Case page is here, media page is here.

Comments Needed for Pro Hac Vice Rule Change in Wisconsin (ICWA)

Rule here.

Letter regarding the rule: 18-04-Ltr to Interested Persons.

Comments due by November 29.

Any comment to the rule petition should be filed by November 29, 2018, with the Clerk of Supreme Court, Attention: Deputy Clerk-Rules, P.O. Box 1688, Madison, WI 53701-1688. If possible, email a Microsoft Word version of your response to clerk@wicourts.gov. See comment guidelines at the court’s website at https://www.wicourts.gov/scrules/petitioncomment.htm.

Nebraska Supreme Court ICWA Decision: Active Efforts

In re Micah H.

This case discusses how private parties (grandparents) can provide active efforts in a guardianship situation. This further develops this state case law in this area, most recently addressed in In re Micah H. (Neb. 2016), In re T.A.W. (Wash. 2016) and In re S.S. (Ariz. Ct. App. 2017):

In this case, Tyler was counseled by Linda concerning his drug and alcohol problems. The record shows that Linda suggested
multiple treatment programs in which Tyler could seek rehabilitation for his addiction. However, Linda and Daniel had no control with regard to forcing Tyler to seek treatment.

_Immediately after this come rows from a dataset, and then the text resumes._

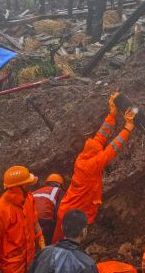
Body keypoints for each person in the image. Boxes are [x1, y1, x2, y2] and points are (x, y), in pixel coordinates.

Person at [52, 94, 135, 243]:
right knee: (63, 245)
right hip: (72, 216)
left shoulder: (84, 156)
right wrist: (126, 129)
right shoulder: (91, 165)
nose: (100, 146)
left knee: (60, 245)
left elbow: (100, 137)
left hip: (68, 211)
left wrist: (112, 115)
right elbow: (111, 150)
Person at [33, 174, 66, 244]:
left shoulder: (35, 192)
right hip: (45, 221)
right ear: (60, 185)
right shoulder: (59, 191)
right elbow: (61, 210)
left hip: (30, 222)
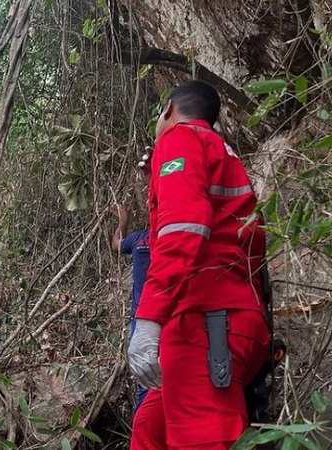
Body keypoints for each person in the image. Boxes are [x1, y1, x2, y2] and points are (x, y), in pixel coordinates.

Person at [127, 80, 270, 450]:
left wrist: (148, 321)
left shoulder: (178, 138)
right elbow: (244, 241)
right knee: (150, 428)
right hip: (234, 320)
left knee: (200, 438)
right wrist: (157, 182)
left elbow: (182, 230)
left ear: (169, 110)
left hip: (205, 323)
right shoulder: (223, 152)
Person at [111, 204, 150, 408]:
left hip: (143, 316)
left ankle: (142, 430)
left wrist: (123, 221)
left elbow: (116, 244)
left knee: (145, 378)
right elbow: (117, 245)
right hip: (159, 315)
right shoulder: (174, 237)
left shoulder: (139, 239)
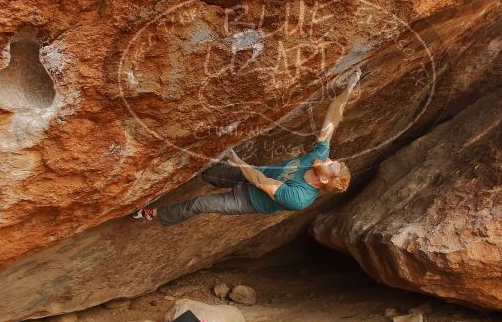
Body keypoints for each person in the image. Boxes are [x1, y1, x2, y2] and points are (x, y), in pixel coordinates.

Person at [131, 68, 361, 225]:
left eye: (332, 165)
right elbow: (332, 121)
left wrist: (238, 161)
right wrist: (347, 91)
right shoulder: (319, 157)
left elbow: (262, 183)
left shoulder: (300, 198)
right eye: (333, 160)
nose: (330, 159)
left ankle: (155, 214)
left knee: (201, 203)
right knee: (208, 172)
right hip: (249, 175)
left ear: (323, 180)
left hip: (247, 200)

The record demonstrates that Linda and Daniel discussed proper parenting techniques and interactions with small children. Further, Linda and Daniel assisted with scheduling visitation
and the implementation of a parenting plan. Tyler demonstrated no need for housing, financial support, or transportation
to unite with Micah. Despite Tyler’s numerous criminal convictions involving drugs and alcohol, Tyler maintained that he
does not suffer from drug or alcohol addiction.

With the exception of completing parenting classes while in prison, Tyler has not sought to actively participate in drug and alcohol treatment or support programs. In fact, Tyler has attended only one Alcoholics Anonymous meeting while in prison, at the invitation of another, and suggested to the court
below that his presence at the meeting was for the purpose of supporting others in the program.

Based on the specific facts and circumstances of this case, we find that Linda and Daniel undertook active efforts to provide
remedial services and rehabilitative programs designed to unite Tyler and Micah.

Eighth Circuit Asks Defendants for Response to En Banc Petition

Here is the order:

JUDGE ORDER:A petition for rehearing has been filed by the appellees in the above cases. The court requests a response to the petition. The response is limited to 3900 words and must contain a word count certificate. The response should be filed electronically. Response due on 11/08/2018 by Appellants Mark Vargo, Craig Pfeifle and Lisa Fleming. Hrg Feb 2018 [4720385] [17-1135, 17-1136, 17-1137] (JPP)

The petition is here.

 

NCJFCJ Statement Supporting ICWA

The National Council of Juvenile and Family Court Judges, one of the oldest and largest judicial membership organizations in the country serving an estimated 30,000 professionals in the juvenile and family justice system has released a statement supporting ICWA.

The full statement is available here 

The Honorable John J. Romero, Jr.  President, National Council of Juvenile and Family Court Judges  (bold added by me):

It’s imperative to preserve the rights, culture, connections, and traditions of Indian children and their families. The disproportionate numbers of American Indian and Alaska Native children in our child welfare system persist almost 40 years after ICWA became law. Consequently, the new ICWA rules and regulations enacted in 2016 promote the uniform application of ICWA and to advance and protect Indian children’s best interests.

Our American Indian and Alaska Native children are essential to the security and stability of each tribe. In each ICWA proceeding, the judicial officer and other court professionals should be mindful that children are the heart of the law. Committed uniform application of ICWA and the Regulations will advance and protect the best interests of each child and enhance tribal security and stability.